**What this task involves:** Scan the records below and copy every line that contains the string "Imprimantes".

**Data provided:**
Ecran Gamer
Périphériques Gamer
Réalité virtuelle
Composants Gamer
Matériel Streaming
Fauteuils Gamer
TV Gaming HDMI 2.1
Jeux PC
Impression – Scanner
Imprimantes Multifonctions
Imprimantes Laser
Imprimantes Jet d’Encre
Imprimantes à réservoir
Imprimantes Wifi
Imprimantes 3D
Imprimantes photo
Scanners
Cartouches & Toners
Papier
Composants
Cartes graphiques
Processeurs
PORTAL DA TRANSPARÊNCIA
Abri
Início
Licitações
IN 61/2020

--

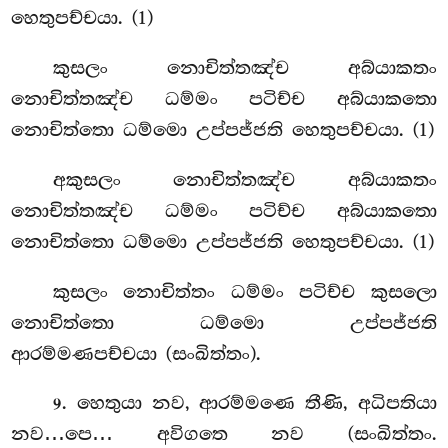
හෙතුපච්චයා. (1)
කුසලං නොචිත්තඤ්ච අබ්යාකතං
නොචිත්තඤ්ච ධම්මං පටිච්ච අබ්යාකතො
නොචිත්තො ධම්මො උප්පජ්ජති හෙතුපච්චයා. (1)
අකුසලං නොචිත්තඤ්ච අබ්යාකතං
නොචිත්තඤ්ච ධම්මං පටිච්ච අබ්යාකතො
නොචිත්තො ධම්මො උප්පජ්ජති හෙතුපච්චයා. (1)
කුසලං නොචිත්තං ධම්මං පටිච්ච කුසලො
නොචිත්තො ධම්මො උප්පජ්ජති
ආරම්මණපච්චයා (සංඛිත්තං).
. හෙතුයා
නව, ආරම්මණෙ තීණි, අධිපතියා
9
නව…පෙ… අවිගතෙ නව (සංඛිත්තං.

**Task output:**
Imprimantes Multifonctions
Imprimantes Laser
Imprimantes Jet d’Encre
Imprimantes à réservoir
Imprimantes Wifi
Imprimantes 3D
Imprimantes photo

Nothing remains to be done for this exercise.